_What needs to be done:_
Could every line below be transcribed exactly, with the pictures dropped?

*** Opening of Stored data ***

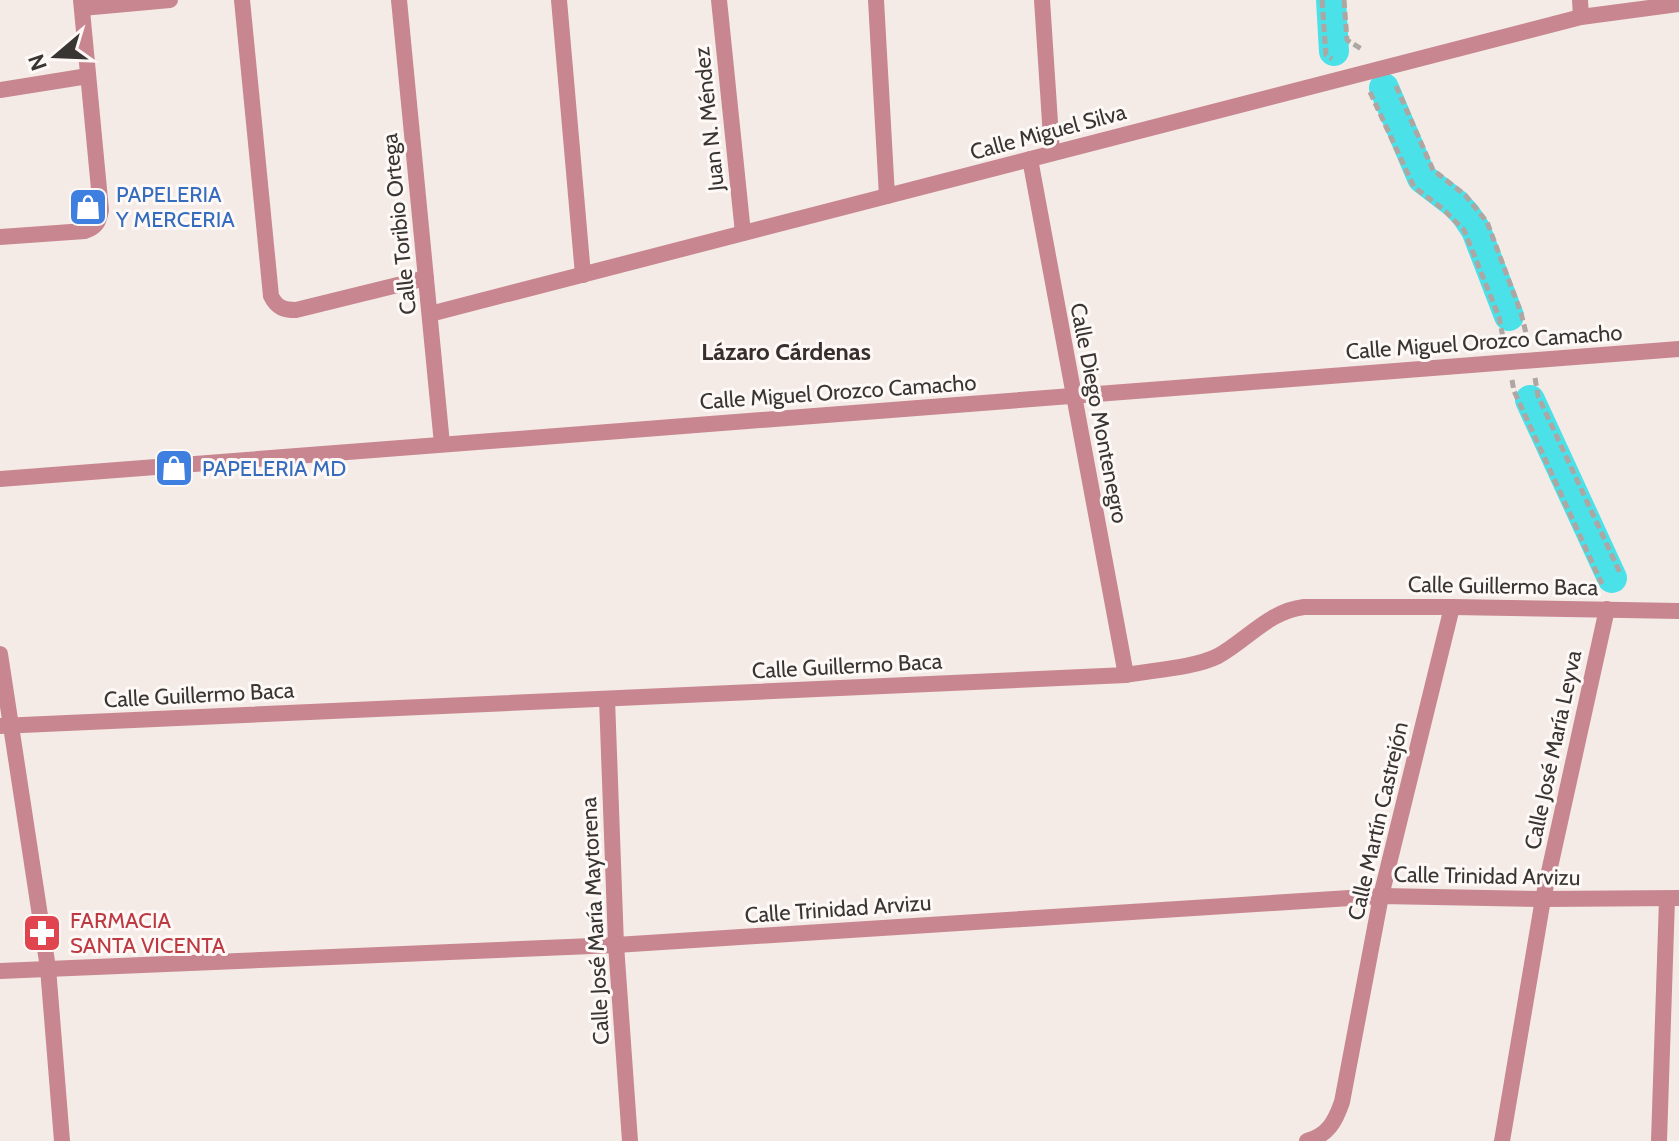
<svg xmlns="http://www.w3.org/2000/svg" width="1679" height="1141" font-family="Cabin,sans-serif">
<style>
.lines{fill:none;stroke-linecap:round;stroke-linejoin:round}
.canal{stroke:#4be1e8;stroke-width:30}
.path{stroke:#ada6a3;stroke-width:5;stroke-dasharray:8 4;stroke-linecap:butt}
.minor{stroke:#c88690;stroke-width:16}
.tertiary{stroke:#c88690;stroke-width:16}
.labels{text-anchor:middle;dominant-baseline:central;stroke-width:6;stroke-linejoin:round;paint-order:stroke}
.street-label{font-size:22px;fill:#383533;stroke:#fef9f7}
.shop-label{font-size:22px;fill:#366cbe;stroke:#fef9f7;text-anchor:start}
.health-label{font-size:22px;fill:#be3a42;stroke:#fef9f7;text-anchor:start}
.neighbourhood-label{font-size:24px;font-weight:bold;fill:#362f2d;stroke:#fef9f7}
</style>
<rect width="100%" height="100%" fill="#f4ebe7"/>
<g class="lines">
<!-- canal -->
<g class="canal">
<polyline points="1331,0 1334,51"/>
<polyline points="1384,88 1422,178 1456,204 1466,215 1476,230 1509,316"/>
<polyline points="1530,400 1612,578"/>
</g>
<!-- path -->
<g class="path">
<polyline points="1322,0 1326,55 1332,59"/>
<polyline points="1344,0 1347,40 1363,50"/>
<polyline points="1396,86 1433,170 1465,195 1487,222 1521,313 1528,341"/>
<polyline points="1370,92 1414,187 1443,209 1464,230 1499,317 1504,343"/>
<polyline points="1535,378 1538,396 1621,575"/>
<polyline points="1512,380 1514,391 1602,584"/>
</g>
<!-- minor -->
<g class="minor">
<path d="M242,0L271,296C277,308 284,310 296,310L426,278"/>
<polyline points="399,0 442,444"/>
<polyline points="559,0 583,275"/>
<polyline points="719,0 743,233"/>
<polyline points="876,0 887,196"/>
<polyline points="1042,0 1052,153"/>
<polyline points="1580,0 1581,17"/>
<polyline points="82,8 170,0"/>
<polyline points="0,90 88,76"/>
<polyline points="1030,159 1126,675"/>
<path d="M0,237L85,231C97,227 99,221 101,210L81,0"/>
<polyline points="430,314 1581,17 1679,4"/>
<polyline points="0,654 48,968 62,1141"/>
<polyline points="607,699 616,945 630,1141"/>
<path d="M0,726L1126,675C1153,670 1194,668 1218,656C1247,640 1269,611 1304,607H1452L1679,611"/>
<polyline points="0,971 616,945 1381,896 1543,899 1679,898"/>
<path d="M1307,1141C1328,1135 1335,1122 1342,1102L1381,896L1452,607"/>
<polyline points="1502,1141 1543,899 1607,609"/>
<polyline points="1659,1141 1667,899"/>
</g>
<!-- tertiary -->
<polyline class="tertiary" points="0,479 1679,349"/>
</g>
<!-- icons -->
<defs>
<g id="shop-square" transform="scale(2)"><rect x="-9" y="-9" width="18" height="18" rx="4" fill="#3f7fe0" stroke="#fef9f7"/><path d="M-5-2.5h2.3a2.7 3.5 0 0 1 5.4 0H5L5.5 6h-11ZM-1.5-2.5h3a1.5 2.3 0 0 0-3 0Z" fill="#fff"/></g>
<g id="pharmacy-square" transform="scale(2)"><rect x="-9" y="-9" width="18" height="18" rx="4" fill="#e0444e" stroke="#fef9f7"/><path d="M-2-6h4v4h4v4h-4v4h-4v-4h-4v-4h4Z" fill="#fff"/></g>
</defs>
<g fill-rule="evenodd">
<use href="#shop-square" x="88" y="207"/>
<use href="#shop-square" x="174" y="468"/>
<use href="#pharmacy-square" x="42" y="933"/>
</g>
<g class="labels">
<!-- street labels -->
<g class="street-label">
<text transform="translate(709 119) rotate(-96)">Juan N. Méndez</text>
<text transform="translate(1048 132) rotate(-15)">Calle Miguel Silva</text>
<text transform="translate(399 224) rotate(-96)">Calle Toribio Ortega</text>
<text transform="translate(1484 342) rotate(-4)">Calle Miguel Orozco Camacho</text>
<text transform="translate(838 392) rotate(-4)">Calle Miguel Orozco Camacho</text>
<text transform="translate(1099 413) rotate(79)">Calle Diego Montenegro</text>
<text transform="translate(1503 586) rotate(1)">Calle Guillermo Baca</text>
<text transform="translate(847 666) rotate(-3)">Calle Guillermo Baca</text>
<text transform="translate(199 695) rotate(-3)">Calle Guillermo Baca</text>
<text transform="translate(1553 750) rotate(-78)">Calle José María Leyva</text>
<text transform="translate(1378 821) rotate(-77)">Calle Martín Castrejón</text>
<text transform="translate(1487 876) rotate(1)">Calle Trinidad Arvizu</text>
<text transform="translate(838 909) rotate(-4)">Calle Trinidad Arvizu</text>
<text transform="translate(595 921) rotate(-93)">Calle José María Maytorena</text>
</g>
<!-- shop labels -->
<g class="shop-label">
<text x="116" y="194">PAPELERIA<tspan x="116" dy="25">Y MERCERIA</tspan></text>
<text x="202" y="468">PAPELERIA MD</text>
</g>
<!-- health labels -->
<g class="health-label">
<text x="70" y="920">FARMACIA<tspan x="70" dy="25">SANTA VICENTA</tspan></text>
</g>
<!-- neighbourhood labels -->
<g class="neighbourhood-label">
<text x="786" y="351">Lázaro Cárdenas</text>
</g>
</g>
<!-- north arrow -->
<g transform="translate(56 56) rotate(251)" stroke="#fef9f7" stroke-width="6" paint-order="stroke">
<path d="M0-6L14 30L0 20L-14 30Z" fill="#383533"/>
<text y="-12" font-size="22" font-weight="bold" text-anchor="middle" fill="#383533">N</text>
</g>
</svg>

*** Close of Stored data ***

_Task output:_
<svg xmlns="http://www.w3.org/2000/svg" width="1679" height="1141" font-family="Cabin,sans-serif">
<style>
.lines{fill:none;stroke-linecap:round;stroke-linejoin:round}
.canal{stroke:#4be1e8;stroke-width:30}
.path{stroke:#ada6a3;stroke-width:5;stroke-dasharray:8 4;stroke-linecap:butt}
.minor{stroke:#c88690;stroke-width:16}
.tertiary{stroke:#c88690;stroke-width:16}
.labels{text-anchor:middle;dominant-baseline:central;stroke-width:6;stroke-linejoin:round;paint-order:stroke}
.street-label{font-size:22px;fill:#383533;stroke:#fef9f7}
.shop-label{font-size:22px;fill:#366cbe;stroke:#fef9f7;text-anchor:start}
.health-label{font-size:22px;fill:#be3a42;stroke:#fef9f7;text-anchor:start}
.neighbourhood-label{font-size:24px;font-weight:bold;fill:#362f2d;stroke:#fef9f7}
</style>
<rect width="100%" height="100%" fill="#f4ebe7"/>
<g class="lines">
<!-- canal -->
<g class="canal">
<polyline points="1331,0 1334,51"/>
<polyline points="1384,88 1422,178 1456,204 1466,215 1476,230 1509,316"/>
<polyline points="1530,400 1612,578"/>
</g>
<!-- path -->
<g class="path">
<polyline points="1322,0 1326,55 1332,59"/>
<polyline points="1344,0 1347,40 1363,50"/>
<polyline points="1396,86 1433,170 1465,195 1487,222 1521,313 1528,341"/>
<polyline points="1370,92 1414,187 1443,209 1464,230 1499,317 1504,343"/>
<polyline points="1535,378 1538,396 1621,575"/>
<polyline points="1512,380 1514,391 1602,584"/>
</g>
<!-- minor -->
<g class="minor">
<path d="M242,0L271,296C277,308 284,310 296,310L426,278"/>
<polyline points="399,0 442,444"/>
<polyline points="559,0 583,275"/>
<polyline points="719,0 743,233"/>
<polyline points="876,0 887,196"/>
<polyline points="1042,0 1052,153"/>
<polyline points="1580,0 1581,17"/>
<polyline points="82,8 170,0"/>
<polyline points="0,90 88,76"/>
<polyline points="1030,159 1126,675"/>
<path d="M0,237L85,231C97,227 99,221 101,210L81,0"/>
<polyline points="430,314 1581,17 1679,4"/>
<polyline points="0,654 48,968 62,1141"/>
<polyline points="607,699 616,945 630,1141"/>
<path d="M0,726L1126,675C1153,670 1194,668 1218,656C1247,640 1269,611 1304,607H1452L1679,611"/>
<polyline points="0,971 616,945 1381,896 1543,899 1679,898"/>
<path d="M1307,1141C1328,1135 1335,1122 1342,1102L1381,896L1452,607"/>
<polyline points="1502,1141 1543,899 1607,609"/>
<polyline points="1659,1141 1667,899"/>
</g>
<!-- tertiary -->
<polyline class="tertiary" points="0,479 1679,349"/>
</g>
<!-- icons -->
<defs>
<g id="shop-square" transform="scale(2)"><rect x="-9" y="-9" width="18" height="18" rx="4" fill="#3f7fe0" stroke="#fef9f7"/><path d="M-5-2.5h2.3a2.7 3.5 0 0 1 5.4 0H5L5.5 6h-11ZM-1.5-2.5h3a1.5 2.3 0 0 0-3 0Z" fill="#fff"/></g>
<g id="pharmacy-square" transform="scale(2)"><rect x="-9" y="-9" width="18" height="18" rx="4" fill="#e0444e" stroke="#fef9f7"/><path d="M-2-6h4v4h4v4h-4v4h-4v-4h-4v-4h4Z" fill="#fff"/></g>
</defs>
<g fill-rule="evenodd">
<use href="#shop-square" x="88" y="207"/>
<use href="#shop-square" x="174" y="468"/>
<use href="#pharmacy-square" x="42" y="933"/>
</g>
<g class="labels">
<!-- street labels -->
<g class="street-label">
<text transform="translate(709 119) rotate(-96)">Juan N. Méndez</text>
<text transform="translate(1048 132) rotate(-15)">Calle Miguel Silva</text>
<text transform="translate(399 224) rotate(-96)">Calle Toribio Ortega</text>
<text transform="translate(1484 342) rotate(-4)">Calle Miguel Orozco Camacho</text>
<text transform="translate(838 392) rotate(-4)">Calle Miguel Orozco Camacho</text>
<text transform="translate(1099 413) rotate(79)">Calle Diego Montenegro</text>
<text transform="translate(1503 586) rotate(1)">Calle Guillermo Baca</text>
<text transform="translate(847 666) rotate(-3)">Calle Guillermo Baca</text>
<text transform="translate(199 695) rotate(-3)">Calle Guillermo Baca</text>
<text transform="translate(1553 750) rotate(-78)">Calle José María Leyva</text>
<text transform="translate(1378 821) rotate(-77)">Calle Martín Castrejón</text>
<text transform="translate(1487 876) rotate(1)">Calle Trinidad Arvizu</text>
<text transform="translate(838 909) rotate(-4)">Calle Trinidad Arvizu</text>
<text transform="translate(595 921) rotate(-93)">Calle José María Maytorena</text>
</g>
<!-- shop labels -->
<g class="shop-label">
<text x="116" y="194">PAPELERIA<tspan x="116" dy="25">Y MERCERIA</tspan></text>
<text x="202" y="468">PAPELERIA MD</text>
</g>
<!-- health labels -->
<g class="health-label">
<text x="70" y="920">FARMACIA<tspan x="70" dy="25">SANTA VICENTA</tspan></text>
</g>
<!-- neighbourhood labels -->
<g class="neighbourhood-label">
<text x="786" y="351">Lázaro Cárdenas</text>
</g>
</g>
<!-- north arrow -->
<g transform="translate(56 56) rotate(251)" stroke="#fef9f7" stroke-width="6" paint-order="stroke">
<path d="M0-6L14 30L0 20L-14 30Z" fill="#383533"/>
<text y="-12" font-size="22" font-weight="bold" text-anchor="middle" fill="#383533">N</text>
</g>
</svg>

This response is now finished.